21 août, jour de sortie du dernier film de François Ozon, Jeune & jolie, que j'attendais non sans impatience.
En élégante compagnie, celle d'une Marine pour ne pas la nommer, homonyme de l'héroïne du film, je constatai que la salle n°4 du cinéma UGC Normandie était pleine à craquer, de curieux tels que moi et d'illustres spectateurs tels que Bernard Pivot. Le premier rang et son confort nous souriaient donc, pour je l'espérais, presque deux heures d'évasion.
L'immersion dans cette dernière fut rapide pour avoir été estomaqué par cette presque nouvelle venue dans le paysage cinématographique français, Marine Vacth, jeune, jolie et bluffante.
Le titre du film pourrait laisser croire à Bernard Pivot qu'un vent de fraîcheur va le bercer le temps d'une séance, qu'il va assister à des pans de la vie de cette adorable adolescente découvrant avec une maturité maîtrisée le pouvoir de séduction qu'elle exerce sur ses contemporains du sexe masculin. Même si cette jolie actrice dégage la fraîcheur qu'attendait Bernard, c'est un autre aspect de sa personnalité que François Ozon éclaire de sa caméra d'amateur de bon cinéma et d'esthétiques jeunes femmes.
Isabelle, le nom de l'actrice principale dans le film, passe des vacances heureuses dans le midi, berçées par le chant des cigales mêlé au bruit redondant des vagues varoises. Etant la bombe parisienne de la plage, elle attire forcément les convoitises et un jeune ado allemand, affublé du prénom de Félix, plus passe-partout que Kurt ou Otto, réussit à séduire Isabelle en lui susurrant un bien vu " che beu d'offrir une bédide glace ? ". Isabelle tombe sous le charme teuton de Félix et s'offre à lui, transformant l'été du généreux allemand en l'un des moments historiques de son existence.

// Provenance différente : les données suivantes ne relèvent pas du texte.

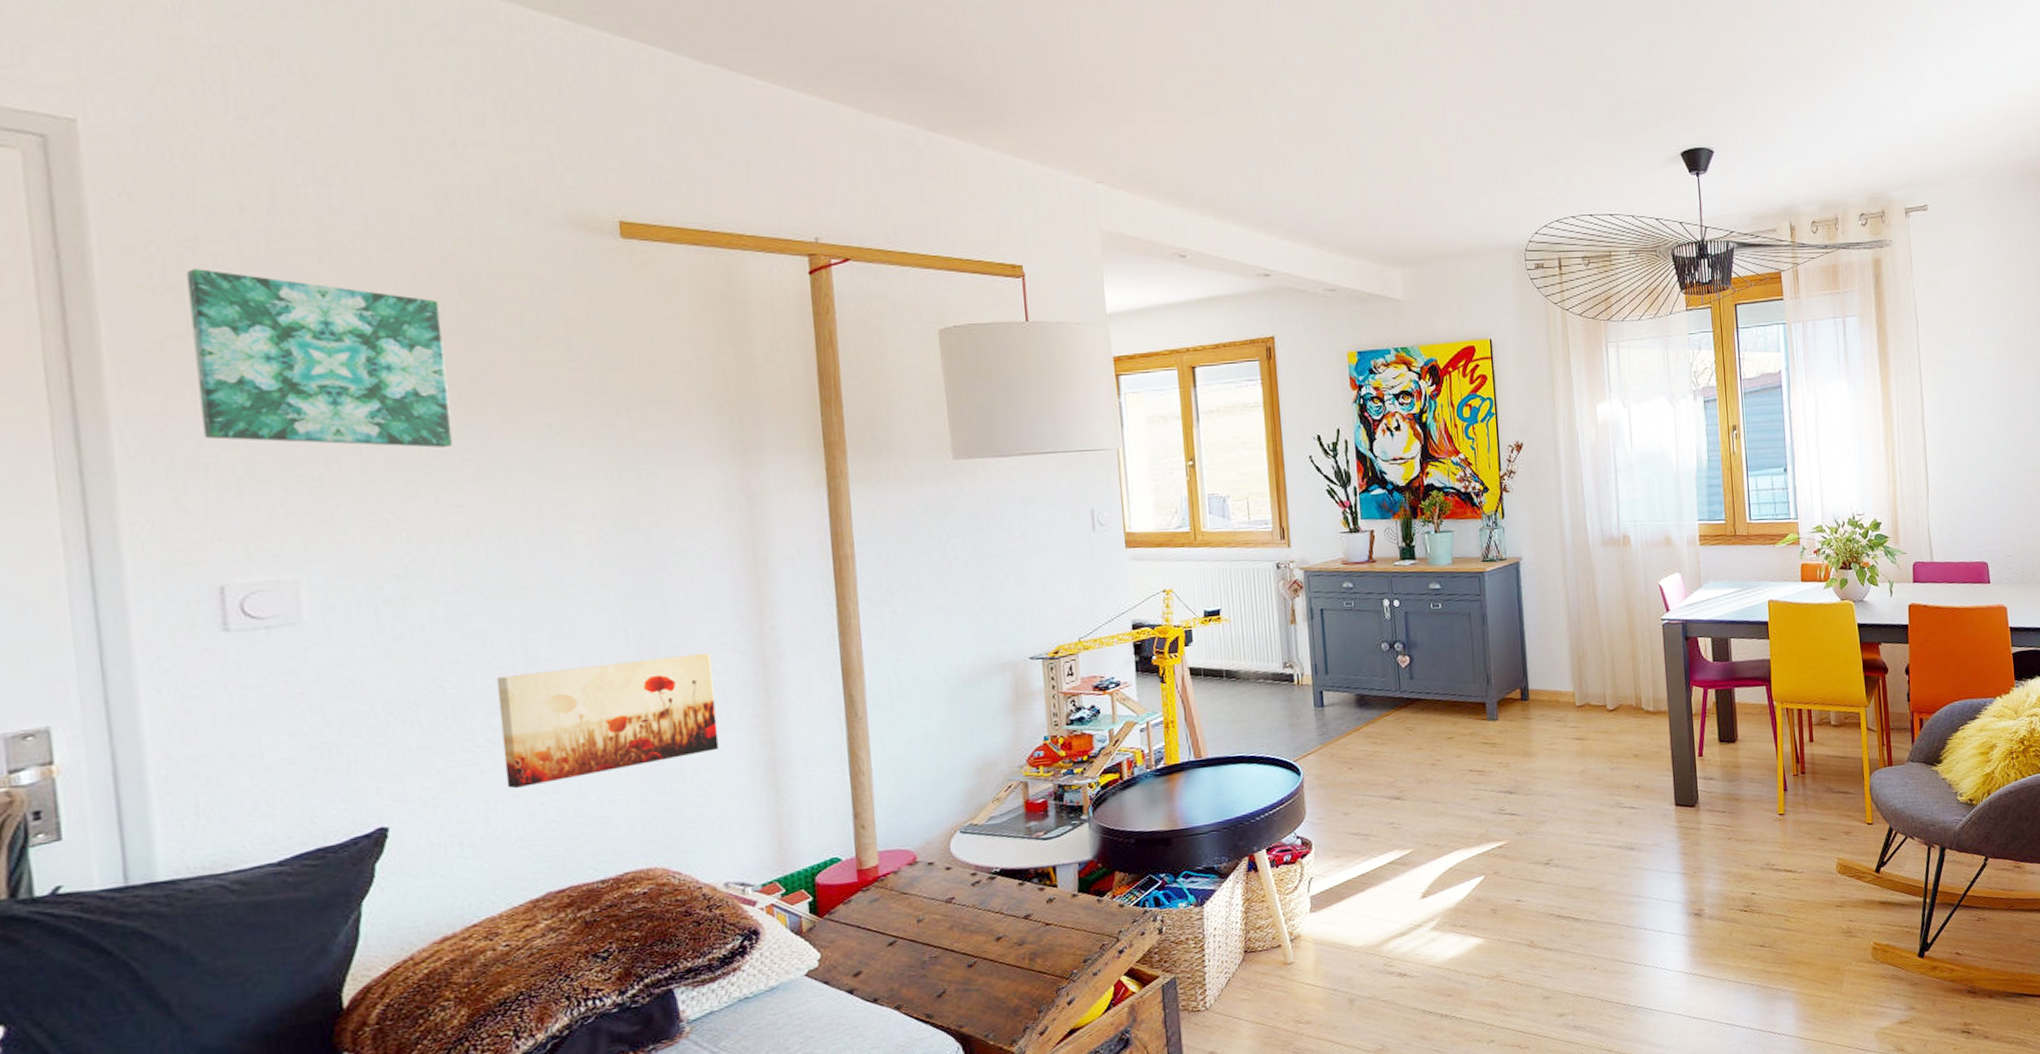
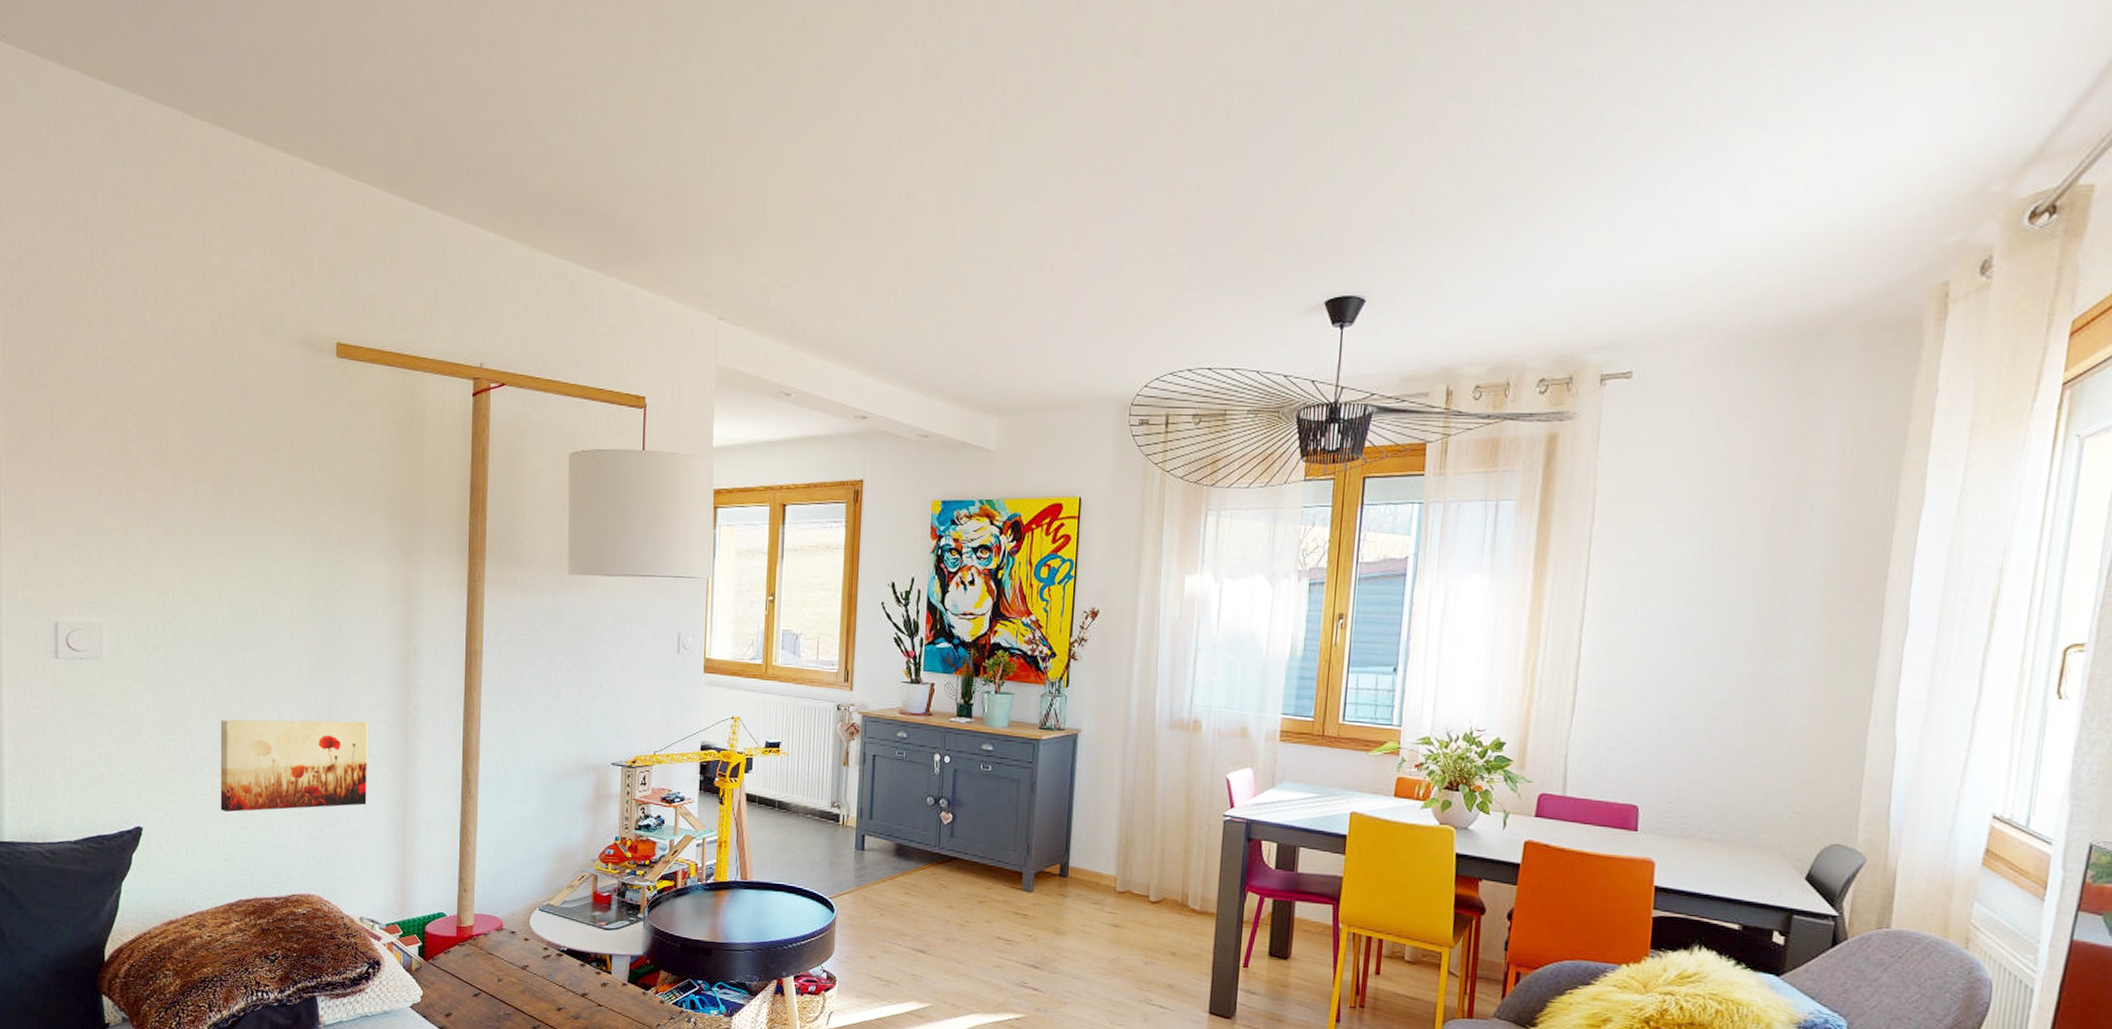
wall art: present [186,269,453,448] -> none [53,370,208,527]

De retour à Paris, les cigales s'étaient tues, la Seine grise avait remplacé les vagues bleues du pays varois et la belle Isabelle reprit sa scolarité au ( pas dégueu ) lycée Henri IV. Dans sa grande chambre, le soir, après ses devoirs expédiés, elle tapotait sur son macbook blanc les pages les plus secrètes de sa vie. Aventurière, férue de nouvelles technologies, la petite se lance dans des aventures risquées et tarifées en offrant ses charmes sur la toile à des inconnus souvent mariés et fréquentant pour certains les boutiques Cyrillus. On la suit peu à peu dans ses rendez-vous, d'hôtel en hôtel, timide et sûre d'elle à la fois, prenant dangereusement goût à ce genre de sport, jusqu'à ce qu'un de ses clients, sans doute le plus "bienveillant" ne connaisse le même sort que le président Félix Faure; l'acteur campant ce rôle, Johan Leysen, m'a d'ailleurs touché, dans ce mélange de culpabilité et de perversion. Les folies clandestines d'Isabelle finissent par être révélées et sa famille, résolue, tente de ramener à la raison la lycéenne... Géraldine Pailhas joue avec enthousiasme le rôle d'une mère dépassée par les événements et Frédéric Pierrot, second rôle que j'apprécie chaque fois un peu plus, celui du beau père, maladroit au possible mais désolé de voir sa chère et tendre constater que sa fille n'est pas que jolie. Petite mention aussi pour le petit frère, Victor, scotché à sa playstation et à sa candeur mais aussi solidaire des nouveaux émois que connaît sa soeur.
François Ozon a donc réussi à plonger dans les méandres de l'adolescence et ses désillusions, en évitant avec l'agilité du cabri la vulgarité, pour offrir au spectateur un film sensible et intelligent dont j'ai la souriante prétention de croire que Bernard Pivot l'aura, comme moi, beaucoup aimé.